Места наши, – продолжал Корневский, – были в четырехместном купе, я наверх забрался. Вера устроилась внизу, и мы сразу заснули. По-моему, даже спокойной ночи друг другу не сказали. В Москве нас встречал ее отец. Верины родители, как я потом понял, ничего подобного не ждали, но, похоже, были довольны. Не мной лично, не выбором ее, а тем, что Вера наконец, что называется, остепенится, осядет. Их можно понять, раньше ведь Веру кидало из стороны в сторону, то она боролась с дезертирами, то ехала в Башкирию или в Оренбург, а они год назад уже потеряли старшую дочь Ирину. Она то ли умерла, когда ездила за продуктами по Волге, то ли, как они думали, ее похитили и продали в гарем в Турцию, но это, конечно, вряд ли. В Москве я прямо с вокзала поехал в МОВИУ, в распоряжение которого был отозван, и там на меня навалили столько работы, что я приходил домой лишь поздним вечером. Кстати, первые дни мы с Верой и ночевали врозь, даже в разных комнатах.

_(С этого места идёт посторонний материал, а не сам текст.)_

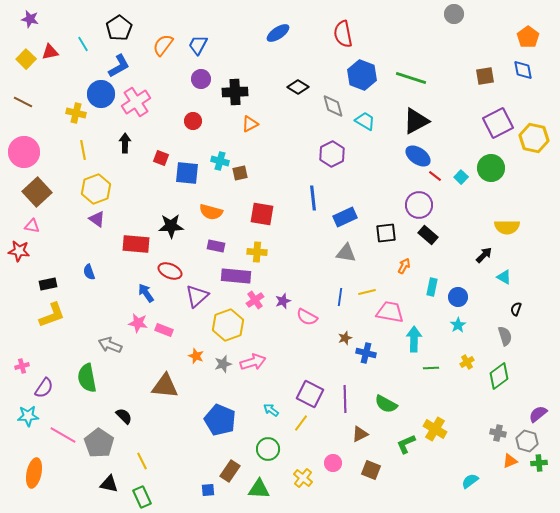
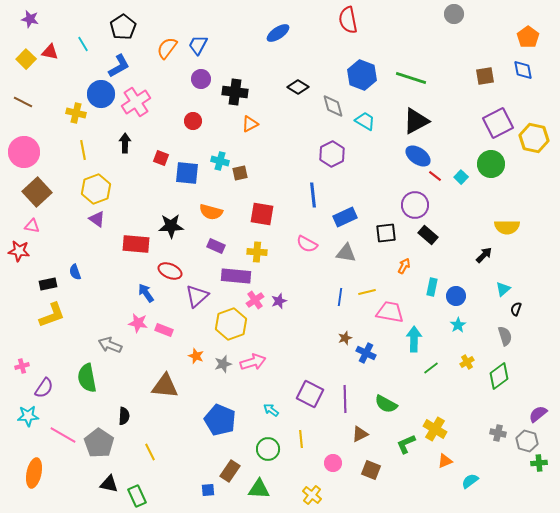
black pentagon at (119, 28): moved 4 px right, 1 px up
red semicircle at (343, 34): moved 5 px right, 14 px up
orange semicircle at (163, 45): moved 4 px right, 3 px down
red triangle at (50, 52): rotated 24 degrees clockwise
black cross at (235, 92): rotated 10 degrees clockwise
green circle at (491, 168): moved 4 px up
blue line at (313, 198): moved 3 px up
purple circle at (419, 205): moved 4 px left
purple rectangle at (216, 246): rotated 12 degrees clockwise
blue semicircle at (89, 272): moved 14 px left
cyan triangle at (504, 277): moved 1 px left, 12 px down; rotated 49 degrees clockwise
blue circle at (458, 297): moved 2 px left, 1 px up
purple star at (283, 301): moved 4 px left
pink semicircle at (307, 317): moved 73 px up
yellow hexagon at (228, 325): moved 3 px right, 1 px up
blue cross at (366, 353): rotated 12 degrees clockwise
green line at (431, 368): rotated 35 degrees counterclockwise
black semicircle at (124, 416): rotated 48 degrees clockwise
yellow line at (301, 423): moved 16 px down; rotated 42 degrees counterclockwise
yellow line at (142, 461): moved 8 px right, 9 px up
orange triangle at (510, 461): moved 65 px left
yellow cross at (303, 478): moved 9 px right, 17 px down
green rectangle at (142, 497): moved 5 px left, 1 px up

Родители ее выделили нам лучшие комнаты – кабинет ее отца и смежную с ним гостиную, их надо было обставить, какую-то мебель вынести, какую-то внести. Руководили этим, насколько я помню, Вера и ее мама, таскал же всё Верин отец и еще кто-то из соседнего дома. Меня к обустройству даже не подпускали. Вера тогда была весела, и мне казалось, что нашим браком она довольна. Ей нравилось, что нам выделили лучшие комнаты и самую лучшую мебель, что всё делается, как она хочет. Особо Вера, по-моему, гордилась тем, что из своих многочисленных двоюродных сестер и подруг, вдобавок по большей части они были старше ее на два-три года, она первая вышла замуж.

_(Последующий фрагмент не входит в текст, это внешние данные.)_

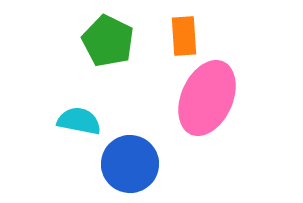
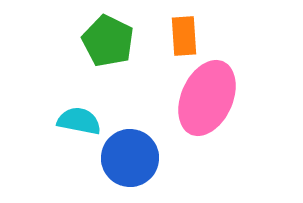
blue circle: moved 6 px up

Кстати, одна из ее кузин, Мария, чуть не на второй день, как мы приехали, рассказала, что у Веры была несчастная любовь, из-за этого она и выскочила за меня. Эта Мария пришла к нам с визитом, я, похоже, ей понравился, и пока Вера готовила чай, она и о романе мне поведала, и имя соперника – Дима, насколько я помню, назвала. Но я к тому, что узнал, отнесся равнодушно. Все мы когда-нибудь кого-нибудь любили, семья же, как я считал, – это другое дело”.

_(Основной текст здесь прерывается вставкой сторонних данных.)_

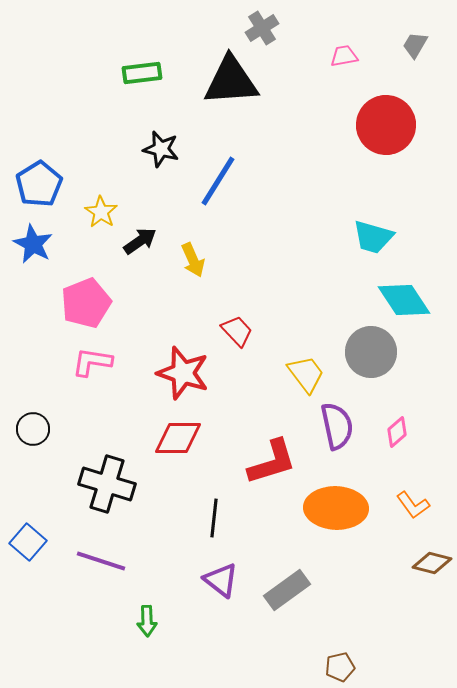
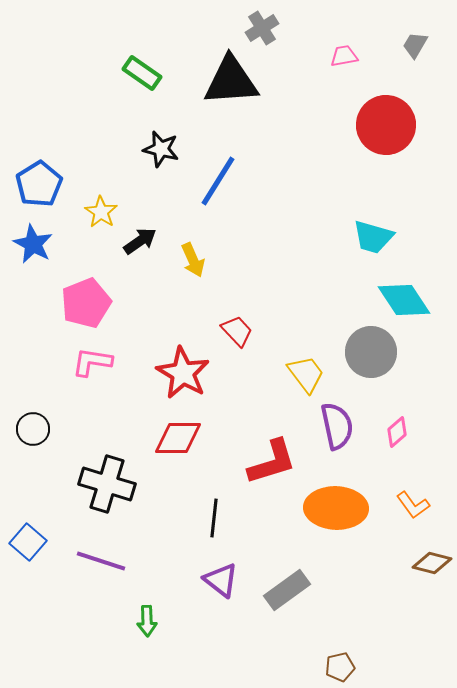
green rectangle: rotated 42 degrees clockwise
red star: rotated 12 degrees clockwise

“Ну, насколько я знаю, – сказал Ерошкин, – вы и здесь ошиблись”. – “Да, ошибся”, – согласился Корневский. “А вы никогда не задумывались, почему?” – снова спросил Ерошкин. “Отчего же, задумывался, – сказал Корневский. – Я, естественно, много думал, почему у нас с Верой ничего не сложилось. Я даже ее об этом раза два спрашивал”. – “И что?” – “Первый раз она промолчала, не захотела со мной на эту тему разговаривать. Второй раз тоже начала уклоняться, мы тогда уже врозь жили, а потом сказала, что причин много. Тут и этот Дима; тяжело жить, зная, что твои чувства принадлежат другому, не тому, чьей женой ты стала, это ее точные слова, я их хорошо запомнил. Но дальше добавила, что наш брак всё равно мог сложиться хорошо, во всяком случае, она, Вера, когда выходила за меня замуж, в это верила; это правда, она даже повторила, что в самом деле верила, но ни она, ни я по молодости или еще почему к браку оказались не готовы. Замужество она представляла себе исключительно по романам, да и я, по Вериным словам, оказался не лучше.